* _課題指定 1_:
財務省の文書改ざん問題に関する抜粋から、「財務省による決裁文書改ざん問」から「有する場になったとみられる。」までを、両端を含めて一字一句そのまま書き写してください。
* _課題指定 2_:
財務省の文書改ざん問題に関する抜粋によると、国土交通省が改ざん前の文書の存在を財務省と首相官邸に指摘したのはいつですか。

* _提供抜粋_:
######

財務省による決裁文書改ざん問題は、与党が佐川宣寿・前国税庁長官の国会招致を容認する方針に転じ、国会審議は正常化する見通しになった。その背景には、公明党の人脈を通じて政府・与党が、財務省報告の前から危機感を共有していた可能性もありそうだ。
財務省が改ざんを国会で認めたのは2018年3月12日。だが、国土交通省が改ざん前の文書の存在を財務省と首相官邸に指摘したのは1週間も前の3月5日。石井啓一国交相は公明党の所属だ。公明党は、かなり早い段階で事態を把握していた可能性がある。
3月7日会談で危機感共有か
公明党の山口那津男代表は3月6日の記者会見の時点では、
「捜査に影響がある」などとして改ざんの有無について言及してこなかった財務省の対応を「妥当な対応だと思う」と静観。一方で、自民党の二階俊博幹事長は「(資料を)出せないという事はわれわれも理解出来ない」
と、対照的な反応を見せていた。
翌3月7日には、二階氏と、公明党の井上義久の両党幹事長が会談し、調査結果を早急に国会に報告するように政府に対して求める方針で一致した。実は、国交省の秋元司副大臣は自民党の二階派に所属。石井国交相と同じタイミングで事態を把握し、「親分」の二階氏に報告した可能性もある。そう考えると、3月7日の幹事長会談は、両党間で危機感を共有する場になったとみられる。

######

* _表示データ_:
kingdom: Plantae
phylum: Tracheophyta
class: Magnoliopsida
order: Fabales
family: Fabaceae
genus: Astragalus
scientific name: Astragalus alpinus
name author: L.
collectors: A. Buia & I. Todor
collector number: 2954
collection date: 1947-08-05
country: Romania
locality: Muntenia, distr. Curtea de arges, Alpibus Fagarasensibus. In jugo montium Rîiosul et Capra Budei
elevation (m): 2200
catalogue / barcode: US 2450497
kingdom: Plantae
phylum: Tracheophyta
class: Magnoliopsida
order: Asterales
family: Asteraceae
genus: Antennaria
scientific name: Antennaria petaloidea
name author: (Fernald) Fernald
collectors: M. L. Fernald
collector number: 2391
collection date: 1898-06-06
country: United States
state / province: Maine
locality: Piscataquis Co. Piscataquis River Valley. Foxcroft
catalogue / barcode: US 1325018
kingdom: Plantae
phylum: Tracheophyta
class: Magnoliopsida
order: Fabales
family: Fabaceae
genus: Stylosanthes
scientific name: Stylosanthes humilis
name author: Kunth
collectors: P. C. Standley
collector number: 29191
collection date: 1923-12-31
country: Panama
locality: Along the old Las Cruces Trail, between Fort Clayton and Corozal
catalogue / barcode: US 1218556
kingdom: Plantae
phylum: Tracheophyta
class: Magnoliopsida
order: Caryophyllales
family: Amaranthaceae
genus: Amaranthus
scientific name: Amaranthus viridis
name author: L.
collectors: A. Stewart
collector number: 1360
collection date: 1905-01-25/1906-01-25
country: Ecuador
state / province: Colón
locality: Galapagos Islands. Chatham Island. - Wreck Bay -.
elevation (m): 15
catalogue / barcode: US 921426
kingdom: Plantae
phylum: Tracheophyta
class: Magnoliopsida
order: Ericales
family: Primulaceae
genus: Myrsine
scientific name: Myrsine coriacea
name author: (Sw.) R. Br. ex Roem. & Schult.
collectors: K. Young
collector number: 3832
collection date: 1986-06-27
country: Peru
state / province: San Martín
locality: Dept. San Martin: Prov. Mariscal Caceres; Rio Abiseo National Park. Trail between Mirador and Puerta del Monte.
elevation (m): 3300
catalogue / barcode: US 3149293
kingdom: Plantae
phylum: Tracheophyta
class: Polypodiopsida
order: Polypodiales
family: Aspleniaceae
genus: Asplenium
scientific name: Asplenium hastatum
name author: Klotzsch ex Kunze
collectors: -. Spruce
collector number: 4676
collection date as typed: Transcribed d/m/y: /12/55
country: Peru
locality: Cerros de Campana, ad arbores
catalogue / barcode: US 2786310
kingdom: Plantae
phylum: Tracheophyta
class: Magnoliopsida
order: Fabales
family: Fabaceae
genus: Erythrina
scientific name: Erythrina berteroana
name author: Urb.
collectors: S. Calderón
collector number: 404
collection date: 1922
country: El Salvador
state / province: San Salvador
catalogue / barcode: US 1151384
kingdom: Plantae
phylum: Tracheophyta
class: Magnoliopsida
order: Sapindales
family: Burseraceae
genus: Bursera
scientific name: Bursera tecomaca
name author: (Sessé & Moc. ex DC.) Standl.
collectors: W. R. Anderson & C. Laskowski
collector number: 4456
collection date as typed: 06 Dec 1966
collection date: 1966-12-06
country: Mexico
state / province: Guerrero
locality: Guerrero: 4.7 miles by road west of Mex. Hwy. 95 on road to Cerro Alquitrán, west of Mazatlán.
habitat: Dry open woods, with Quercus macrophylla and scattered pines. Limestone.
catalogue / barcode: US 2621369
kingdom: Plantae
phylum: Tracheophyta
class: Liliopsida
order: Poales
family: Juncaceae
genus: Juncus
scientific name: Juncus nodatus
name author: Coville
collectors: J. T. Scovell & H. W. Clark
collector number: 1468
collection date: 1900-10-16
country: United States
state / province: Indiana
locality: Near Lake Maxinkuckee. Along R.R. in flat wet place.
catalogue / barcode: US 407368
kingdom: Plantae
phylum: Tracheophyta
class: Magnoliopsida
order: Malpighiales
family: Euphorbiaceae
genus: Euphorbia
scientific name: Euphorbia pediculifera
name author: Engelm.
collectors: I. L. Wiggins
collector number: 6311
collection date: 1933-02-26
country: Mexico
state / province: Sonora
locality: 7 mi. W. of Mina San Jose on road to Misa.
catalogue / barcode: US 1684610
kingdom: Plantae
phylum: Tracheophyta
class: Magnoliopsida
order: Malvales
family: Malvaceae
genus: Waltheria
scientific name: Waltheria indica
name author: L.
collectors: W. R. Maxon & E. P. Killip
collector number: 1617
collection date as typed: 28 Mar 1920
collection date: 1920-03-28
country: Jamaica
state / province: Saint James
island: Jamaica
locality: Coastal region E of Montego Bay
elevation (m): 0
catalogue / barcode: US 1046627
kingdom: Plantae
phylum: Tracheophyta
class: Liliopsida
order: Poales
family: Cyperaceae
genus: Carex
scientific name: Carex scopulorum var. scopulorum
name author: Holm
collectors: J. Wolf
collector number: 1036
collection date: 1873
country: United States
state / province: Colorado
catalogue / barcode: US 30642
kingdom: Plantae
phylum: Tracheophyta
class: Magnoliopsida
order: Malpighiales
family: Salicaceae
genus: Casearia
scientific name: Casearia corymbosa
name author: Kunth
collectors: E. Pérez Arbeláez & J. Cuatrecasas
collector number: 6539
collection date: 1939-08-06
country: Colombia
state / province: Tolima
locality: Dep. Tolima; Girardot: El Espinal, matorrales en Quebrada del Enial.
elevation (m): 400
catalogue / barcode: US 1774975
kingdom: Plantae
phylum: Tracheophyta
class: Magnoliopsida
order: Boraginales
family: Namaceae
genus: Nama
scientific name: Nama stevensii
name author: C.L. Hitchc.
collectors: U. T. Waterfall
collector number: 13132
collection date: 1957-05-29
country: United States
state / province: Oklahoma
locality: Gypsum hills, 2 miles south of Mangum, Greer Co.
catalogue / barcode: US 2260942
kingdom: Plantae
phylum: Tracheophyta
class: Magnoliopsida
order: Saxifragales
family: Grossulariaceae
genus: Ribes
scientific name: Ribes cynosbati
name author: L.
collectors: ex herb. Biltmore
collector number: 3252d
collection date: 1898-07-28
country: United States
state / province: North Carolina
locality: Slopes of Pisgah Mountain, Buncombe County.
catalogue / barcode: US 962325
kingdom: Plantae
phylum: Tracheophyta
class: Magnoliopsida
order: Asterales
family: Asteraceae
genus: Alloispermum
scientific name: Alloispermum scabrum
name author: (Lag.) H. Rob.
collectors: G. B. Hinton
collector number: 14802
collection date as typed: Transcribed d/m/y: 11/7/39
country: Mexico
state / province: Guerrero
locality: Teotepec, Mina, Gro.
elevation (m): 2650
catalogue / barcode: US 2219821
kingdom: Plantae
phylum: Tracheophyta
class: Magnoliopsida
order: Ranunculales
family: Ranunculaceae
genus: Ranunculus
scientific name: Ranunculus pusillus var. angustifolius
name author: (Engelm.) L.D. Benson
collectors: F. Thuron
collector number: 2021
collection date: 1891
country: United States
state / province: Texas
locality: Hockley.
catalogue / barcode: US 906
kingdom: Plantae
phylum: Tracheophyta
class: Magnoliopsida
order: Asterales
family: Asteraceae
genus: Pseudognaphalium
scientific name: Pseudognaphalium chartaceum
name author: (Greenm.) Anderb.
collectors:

######

* _回答全文 1_:
財務省による決裁文書改ざん問題は、与党が佐川宣寿・前国税庁長官の国会招致を容認する方針に転じ、国会審議は正常化する見通しになった。その背景には、公明党の人脈を通じて政府・与党が、財務省報告の前から危機感を共有していた可能性もありそうだ。
財務省が改ざんを国会で認めたのは2018年3月12日。だが、国土交通省が改ざん前の文書の存在を財務省と首相官邸に指摘したのは1週間も前の3月5日。石井啓一国交相は公明党の所属だ。公明党は、かなり早い段階で事態を把握していた可能性がある。
3月7日会談で危機感共有か
公明党の山口那津男代表は3月6日の記者会見の時点では、
「捜査に影響がある」などとして改ざんの有無について言及してこなかった財務省の対応を「妥当な対応だと思う」と静観。一方で、自民党の二階俊博幹事長は「(資料を)出せないという事はわれわれも理解出来ない」
と、対照的な反応を見せていた。
翌3月7日には、二階氏と、公明党の井上義久の両党幹事長が会談し、調査結果を早急に国会に報告するように政府に対して求める方針で一致した。実は、国交省の秋元司副大臣は自民党の二階派に所属。石井国交相と同じタイミングで事態を把握し、「親分」の二階氏に報告した可能性もある。そう考えると、3月7日の幹事長会談は、両党間で危機感を共有する場になったとみられる。

* _回答全文 2_:
2018年3月5日です。